Dickens in Technicolor

Credit: Charles Dickens Museum - Oliver Clyde

A colorized Charles Dickens, 1859. Originally by Herbert Watkins.

Galleries and museums in the UK are taking their first tentative steps towards reopening as lockdown restrictions start to relax. Among them is the Charles Dickens Museum in London which is reopening its doors on July 25. Its new exhibition, Technicolour Dickens: The Living Image of Charles Dickens, focuses on how Dickens’ image was created during his lifetime and after his death.

At the center of the show are eight colorized photographs from the museum’s own collection, painstakingly researched by London photographer Oliver Clyde using the skin tones and complexion of Dickens’ great-great grandsons, Gerald Dickens and Mark Dickens. Other artworks range from the earliest surviving painting of the writer aged eighteen to John Everett Millais’ drawing produced the day after Dickens died.

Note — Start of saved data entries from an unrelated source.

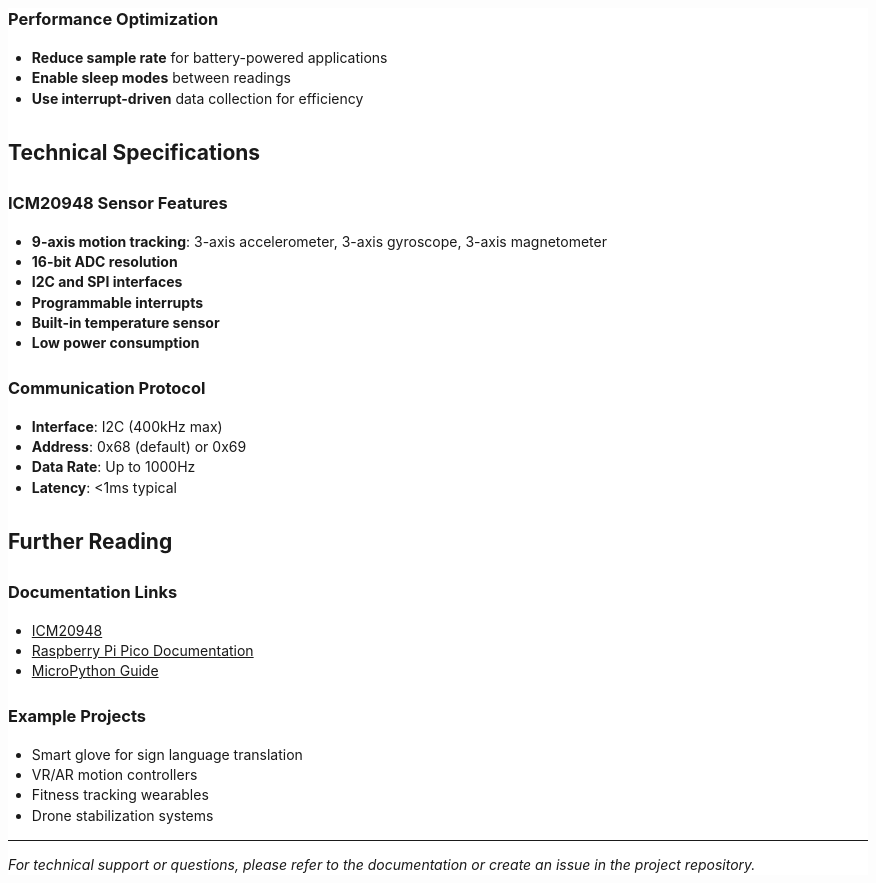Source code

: ### Performance Optimization
- **Reduce sample rate** for battery-powered applications
- **Enable sleep modes** between readings
- **Use interrupt-driven** data collection for efficiency

## Technical Specifications

### ICM20948 Sensor Features
- **9-axis motion tracking**: 3-axis accelerometer, 3-axis gyroscope, 3-axis magnetometer
- **16-bit ADC resolution**
- **I2C and SPI interfaces**
- **Programmable interrupts**
- **Built-in temperature sensor**
- **Low power consumption**

### Communication Protocol
- **Interface**: I2C (400kHz max)
- **Address**: 0x68 (default) or 0x69
- **Data Rate**: Up to 1000Hz
- **Latency**: <1ms typical

## Further Reading

### Documentation Links
- [ICM20948](https://www.kiwi-electronics.com/en/icm20948-9dof-motion-sensor-breakout-10893)
- [Raspberry Pi Pico Documentation](https://www.raspberrypi.com/documentation/microcontrollers/pico-series.html#pico2w-technical-specification)
- [MicroPython Guide](https://micropython.org/)

### Example Projects
- Smart glove for sign language translation
- VR/AR motion controllers
- Fitness tracking wearables
- Drone stabilization systems

---

*For technical support or questions, please refer to the documentation or create an issue in the project repository.*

Credit: Charles Dickens Museum Collection

Charles Dickens by Margaret Gillies, 1843. Watercolor and gouache on ivory.

Dickens was also known as a fashionable dresser and the only two pieces of his clothing that survive will be on show. Indeed, his 1860 black silk grosgrain waistcoat, currently in a private collection, will be on display for the first time in more than a century. Alongside it will be the dark woolen court suit worn by the author when he met Edward, Prince of Wales in 1870.

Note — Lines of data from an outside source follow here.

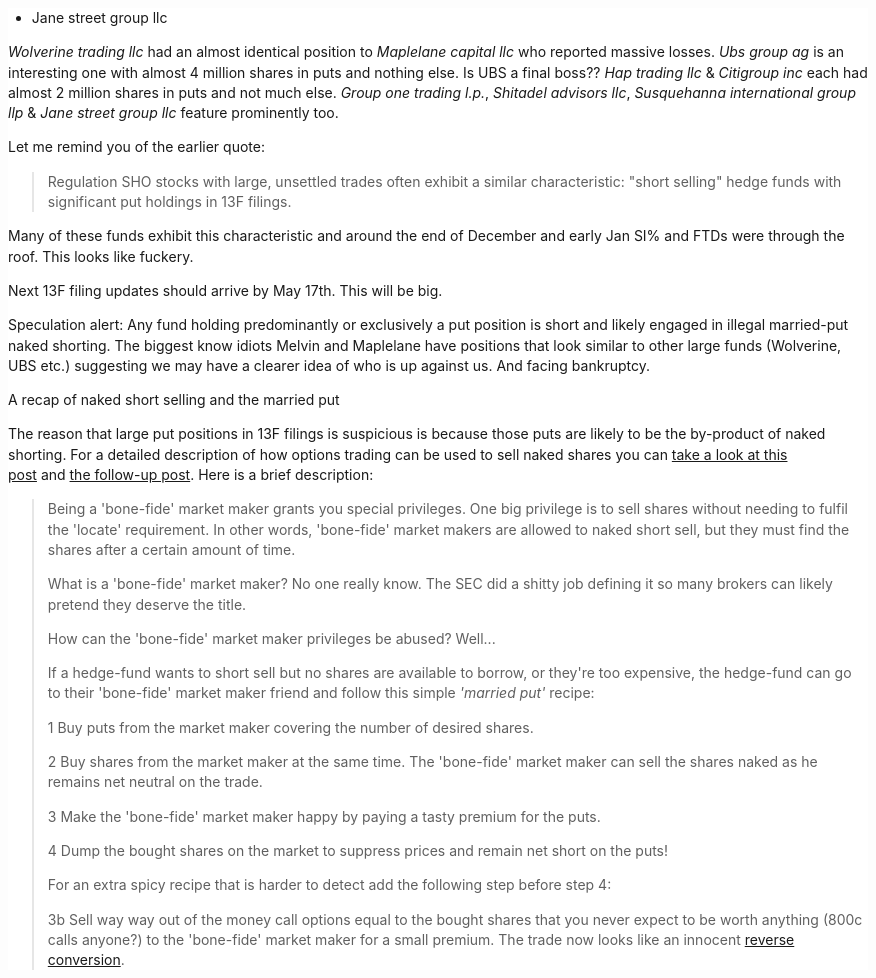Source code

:-   Jane street group llc

*Wolverine trading llc* had an almost identical position to *Maplelane capital llc* who reported massive losses. *Ubs group ag* is an interesting one with almost 4 million shares in puts and nothing else. Is UBS a final boss?? *Hap trading llc* & *Citigroup inc* each had almost 2 million shares in puts and not much else. *Group one trading l.p.*, *Shitadel advisors llc*, *Susquehanna international group llp* & *Jane street group llc* feature prominently too.

Let me remind you of the earlier quote:

> Regulation SHO stocks with large, unsettled trades often exhibit a similar characteristic: "short selling" hedge funds with significant put holdings in 13F filings.

Many of these funds exhibit this characteristic and around the end of December and early Jan SI% and FTDs were through the roof. This looks like fuckery.

Next 13F filing updates should arrive by May 17th. This will be big.

Speculation alert: Any fund holding predominantly or exclusively a put position is short and likely engaged in illegal married-put naked shorting. The biggest know idiots Melvin and Maplelane have positions that look similar to other large funds (Wolverine, UBS etc.) suggesting we may have a clearer idea of who is up against us. And facing bankruptcy.

A recap of naked short selling and the married put

The reason that large put positions in 13F filings is suspicious is because those puts are likely to be the by-product of naked shorting. For a detailed description of how options trading can be used to sell naked shares you can [take a look at this post](https://www.reddit.com/r/GME/comments/mgj0j1/the_naked_shorting_scam_revealed_lending_of/) and [the follow-up post](https://www.reddit.com/r/GME/comments/mh6lnz/the_naked_shorting_scam_update_selling_nude_like/). Here is a brief description:

> Being a 'bone-fide' market maker grants you special privileges. One big privilege is to sell shares without needing to fulfil the 'locate' requirement. In other words, 'bone-fide' market makers are allowed to naked short sell, but they must find the shares after a certain amount of time.
>
> What is a 'bone-fide' market maker? No one really know. The SEC did a shitty job defining it so many brokers can likely pretend they deserve the title.
>
> How can the 'bone-fide' market maker privileges be abused? Well...
>
> If a hedge-fund wants to short sell but no shares are available to borrow, or they're too expensive, the hedge-fund can go to their 'bone-fide' market maker friend and follow this simple *'married put'* recipe:
>
> 1 Buy puts from the market maker covering the number of desired shares.
>
> 2 Buy shares from the market maker at the same time. The 'bone-fide' market maker can sell the shares naked as he remains net neutral on the trade.
>
> 3 Make the 'bone-fide' market maker happy by paying a tasty premium for the puts.
>
> 4 Dump the bought shares on the market to suppress prices and remain net short on the puts!
>
> For an extra spicy recipe that is harder to detect add the following step before step 4:
>
> 3b Sell way way out of the money call options equal to the bought shares that you never expect to be worth anything (800c calls anyone?) to the 'bone-fide' market maker for a small premium. The trade now looks like an innocent [reverse conversion](https://www.investopedia.com/terms/r/reverseconversion.asp).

“We aim to present an image of Dickens that the public have never seen before,” said Frankie Kubicki, curator at the Charles Dickens Museum. “Dickens adored fashion and Technicolour Dickens will highlight his personal style and often daring fashion tastes. We have spent many months exploring the details of Dickens’ clothes, tailors and textiles, the choices he made when creating images to be shared with his readers and the reactions of those that came into contact with him."
 
Technicolour Dickens: The Living Image of Charles Dickens runs until April 25, 2021.